CEO and chief economist at Antswisa Transaction Advisory Services, Miyelani Mkhabela, is part of the majority that believes the rate cuts have been adequately passed on and also does not think the rate has reached its effective lower bound. He commented that decreasing the repo rate is a great strategy for the monetary policy committee with calls for a more people-focused approach to statistics and economic indicators.
“… it is not clear whether South Africa can improve its economic performance through its adopted inflation targeting…In other words, we must restructure the South African economy to respond to the socioeconomic conditions and realise impact development, economic growth and job creation.
“The South African economic policy is unable to swallow the numbers of unemployed persons mainly youth and women. South Africa needs to refocus its monetary policy to target economic development holistically as inflation targeting hasn’t produced the results expected for the past two decades, leaving the country drowning in a recession and unmanageable unemployment with above 60 percent youth unemployment.”
The report also reveals consumers may not have the benefit of rock bottom rates for long. The panel suggested that the interest rate may increase in little over a year. 64% of the panel think the repo rate will increase in the second half of 2021, 9% the first half of 2022 and 27% the second half of 2022.
The risk of stagflation
Panellists were divided on whether there is a risk of stagflation; 55% (6 of 11) say there is no risk, while 45% (5 of 11) say there is a risk but to varying degrees. Four of those panellists say there is a small or moderate risk of stagflation, while one panellist, chief economist at Efficient Dawie Roodt, thinks there is a big risk. However, he added the caveat “not yet, but eventually”.

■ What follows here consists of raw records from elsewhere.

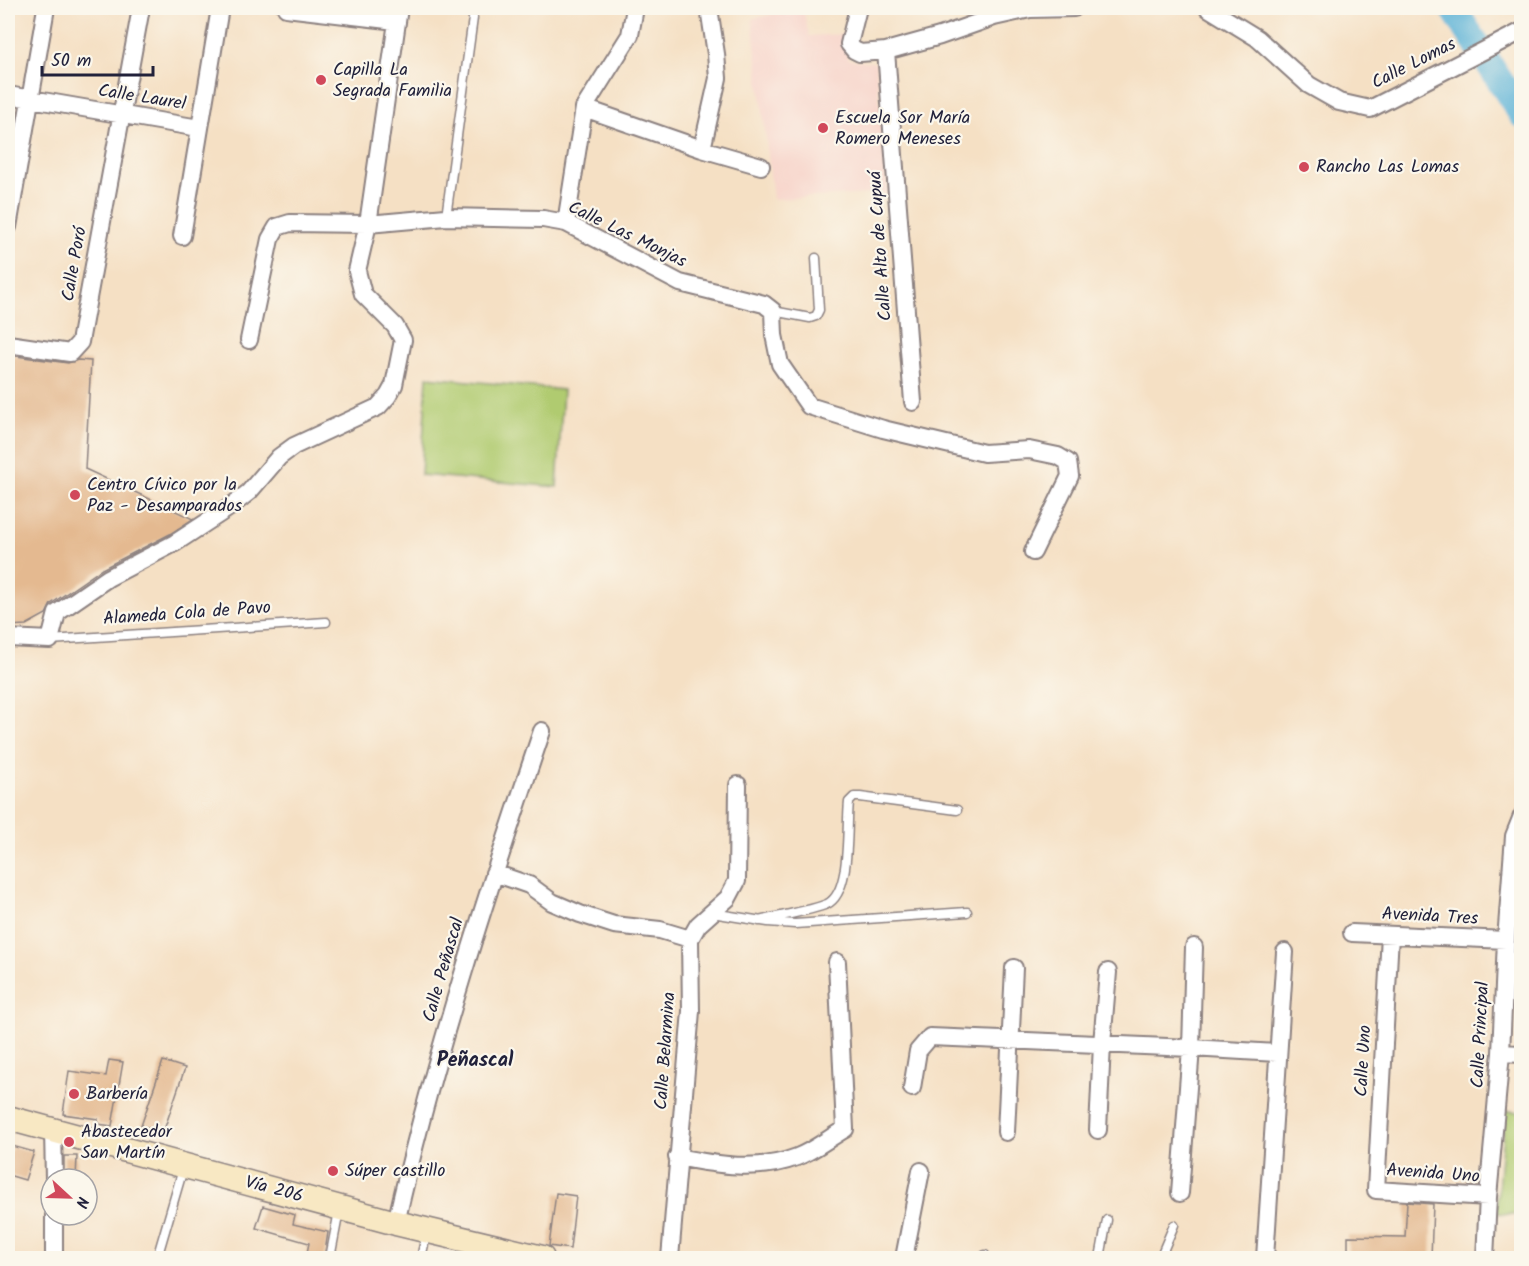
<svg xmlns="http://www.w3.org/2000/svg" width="1529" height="1266" font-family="Kalam,sans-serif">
	<rect width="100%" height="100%" fill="#fbf7ec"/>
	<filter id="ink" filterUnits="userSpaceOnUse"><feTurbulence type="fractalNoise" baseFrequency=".0167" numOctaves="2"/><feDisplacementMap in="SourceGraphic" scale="12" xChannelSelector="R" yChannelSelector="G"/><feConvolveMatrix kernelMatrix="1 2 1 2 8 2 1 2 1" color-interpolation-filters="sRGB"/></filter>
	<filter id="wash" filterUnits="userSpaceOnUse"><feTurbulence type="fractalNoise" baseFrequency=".008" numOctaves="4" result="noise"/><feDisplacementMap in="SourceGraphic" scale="24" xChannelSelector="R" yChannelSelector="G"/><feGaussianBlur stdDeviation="1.35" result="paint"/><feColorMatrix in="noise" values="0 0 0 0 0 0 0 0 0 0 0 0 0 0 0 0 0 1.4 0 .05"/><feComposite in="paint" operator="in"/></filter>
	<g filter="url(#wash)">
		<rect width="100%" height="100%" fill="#f5e0c4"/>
		<path fill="#f7d1c7" d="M799 8H803L809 36 844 34 848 59 876 63 888 193 773 199 752 19Z"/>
		<path fill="#b0cb70" stroke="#697656" stroke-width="1.5" d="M427 377 563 390 557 487 421 475Z
			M1505 1111 1521 1112V1215L1496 1213Z"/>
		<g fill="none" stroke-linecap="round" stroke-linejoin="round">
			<path stroke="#5bb2d7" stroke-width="27" d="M1453 8 1522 115"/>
		</g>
		<g id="blocks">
			<path fill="#e4b990" d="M8 355 68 363 78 360 91 361 85 469 193 519 170 534 102 569 51 604 46 614 26 625 8 626Z
				M109 1060 123 1062 112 1126 98 1124V1119L63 1114 69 1071 106 1076Z
				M163 1061 185 1068 163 1133 141 1126Z
				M12 1146 34 1152 25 1180 8 1175V1162Z
				M64 1156H77L76 1179H64Z
				M556 1193 576 1196 570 1249 549 1246Z
				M1407 1202 1433 1204 1431 1258H1348V1236L1405 1237Z
				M263 1206 295 1215 293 1224 328 1232 324 1258H306L309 1243 256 1228Z"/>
		</g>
	</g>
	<g filter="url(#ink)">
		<use href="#blocks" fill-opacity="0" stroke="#8c8180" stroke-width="1.5"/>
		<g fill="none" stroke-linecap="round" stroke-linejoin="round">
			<defs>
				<path id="service" d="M446 217 473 18
					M773 311 810 318 816 316 819 310 816 258
					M50 640 326 622
					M712 913 768 922 795 924 967 912
					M759 921C777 916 811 911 827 904 852 892 846 827 849 802L854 797H860L957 810
					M157 1258 183 1169
					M330 1258 339 1211
					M421 1258 427 1231
					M471 1258 474 1242
					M985 1258V1255
					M1100 1258 1107 1220
					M1160 1258 1174 1225"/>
				<path id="minor" d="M286 8 396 21
					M858 8 849 44 854 50 860 53 886 51 940 36 994 17 1030 9 1074 8
					M1208 8 1257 38 1309 85 1339 102 1370 109 1522 31
					M886 51 913 402
					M8 95 199 128
					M584 108 702 149 761 166
					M702 149 718 78 716 54 709 8
					M566 223 584 108 630 35 635 8
					M8 227 46 8
					M182 236 220 8
					M249 340 270 239 277 227 290 223 368 224 446 217 543 219 566 223 680 283 764 304 773 311 774 335 780 364 809 406 883 429 984 453 1029 450 1058 456 1068 462 1070 476 1033 552
					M8 344 70 353 80 342 141 8
					M8 638 50 640 57 613 108 578 175 543 230 507 249 492 279 457 294 446 378 407 388 396 394 385 403 340 395 326 363 294 357 271 368 224 399 8
					M494 873 529 885 552 902 580 914 614 925 660 930 690 939
					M1352 933 1506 940
					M1390 935 1376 1190 1488 1197
					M1501 1053 1522 1054
					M912 1088 918 1051 930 1037 1191 1048 1277 1053
					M53 1130 54 1179
					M1098 1130 1102 1044 1108 972
					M1006 1132 1014 968
					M677 1157C717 1165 758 1172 797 1157 813 1151 829 1138 845 1129L837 962
					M1180 1193 1191 1048 1194 947
					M54 1215V1258
					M396 1223C434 1056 487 893 542 731
					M670 1258 691 1011 690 939 698 925 728 898 737 881 738 785
					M904 1258 921 1171
					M1265 1258 1285 952
					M1485 1258 1488 1197 1501 1053 1506 940 1514 836 1522 816"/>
				<path id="secondary" d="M8 1118 396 1223 542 1258"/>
			</defs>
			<use href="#service" stroke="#8c8180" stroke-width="11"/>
			<use href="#minor" stroke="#8c8180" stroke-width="20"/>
			<use href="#secondary" stroke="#8c8180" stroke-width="27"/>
			<use href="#service" stroke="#fff" stroke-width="8"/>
			<use href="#minor" stroke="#fff" stroke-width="16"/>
			<use href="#secondary" stroke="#f8e8c3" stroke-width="24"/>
		</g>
	</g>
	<g fill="#d1495b" stroke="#fbf7ec" stroke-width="2">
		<circle cx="321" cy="80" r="6"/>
		<circle cx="823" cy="128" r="6"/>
		<circle cx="1304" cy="167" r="6"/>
		<circle cx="75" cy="495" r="6"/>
		<circle cx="74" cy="1094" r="6"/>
		<circle cx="69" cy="1142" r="6"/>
		<circle cx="333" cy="1171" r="6"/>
	</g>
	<g text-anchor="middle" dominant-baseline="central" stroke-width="4.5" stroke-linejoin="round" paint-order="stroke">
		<g font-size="18" fill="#22223b" stroke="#fbf7ec">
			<text transform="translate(1414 64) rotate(-27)">Calle Lomas</text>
			<text transform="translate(142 98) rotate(9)">Calle Laurel</text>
			<text transform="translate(627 235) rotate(26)">Calle Las Monjas</text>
			<text transform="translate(881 246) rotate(-94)">Calle Alto de Cupuá</text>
			<text transform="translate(75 264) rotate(-80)">Calle Poró</text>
			<text transform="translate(187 614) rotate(-4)">Alameda Cola de Pavo</text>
			<text transform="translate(1430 917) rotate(3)">Avenida Tres</text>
			<text transform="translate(444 970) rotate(-74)">Calle Peñascal</text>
			<text transform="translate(1481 1035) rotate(-87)">Calle Principal</text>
			<text transform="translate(666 1051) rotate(-86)">Calle Belarmina</text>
			<text transform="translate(1364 1061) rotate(-87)">Calle Uno</text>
			<text transform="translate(1433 1174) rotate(4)">Avenida Uno</text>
			<text transform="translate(274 1190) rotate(15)">Vía 206</text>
		</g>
		<g font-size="18" fill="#22223b" stroke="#fbf7ec" text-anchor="start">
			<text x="333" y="70">Capilla La<tspan x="333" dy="21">Segrada Familia</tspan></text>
			<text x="835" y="118">Escuela Sor María<tspan x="835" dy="21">Romero Meneses</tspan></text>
			<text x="1316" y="167">Rancho Las Lomas</text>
			<text x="87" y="485">Centro Cívico por la<tspan x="87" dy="21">Paz - Desamparados</tspan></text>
			<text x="86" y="1094">Barbería</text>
			<text x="81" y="1132">Abastecedor<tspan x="81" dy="21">San Martín</tspan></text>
			<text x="345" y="1171">Súper castillo</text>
		</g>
		<g font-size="20" font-weight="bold" fill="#22223b" stroke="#fbf7ec">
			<text x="475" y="1061">Peñascal</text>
		</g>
	</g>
	<rect width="1529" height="1266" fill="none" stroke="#fbf7ec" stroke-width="30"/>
	<g transform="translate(69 1197) rotate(112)"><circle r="28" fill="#fbf7ec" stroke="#a4a2a5" stroke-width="1.5"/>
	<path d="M0-4.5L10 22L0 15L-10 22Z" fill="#d1495b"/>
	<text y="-9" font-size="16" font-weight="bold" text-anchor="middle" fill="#22223b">N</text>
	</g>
	<path d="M42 66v9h111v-9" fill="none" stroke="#22223b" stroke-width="3"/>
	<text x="51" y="66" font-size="18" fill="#22223b" stroke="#fbf7ec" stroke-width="4.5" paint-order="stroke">50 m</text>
</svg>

Coetzee says the risk is moderate but “very real”, provided the real economy does not recover on the back of the lockdown restrictions easing.
“My view is that the extent to which organised labour drives up real wages at the expense of labour productivity will play a significant part in driving this,” he says.
On the other side of the coin, Ocran says any threat of stagflation is non-existent.
“Even though output and employment prospects are expected to be weak for a considerable period of time, due to the delays in undertaking urgent reforms, inflation expectations are well-anchored. Therefore, the threat of stagflation is non-existent,” he says.
Independent economist Elize Kruger and Pienaar agree, noting weak domestic demand.
“Demand in the economy is so weak that retailers have limited pricing power so unlikely that we will see a broad based rise in consumer prices taking hold,” Pienaar says.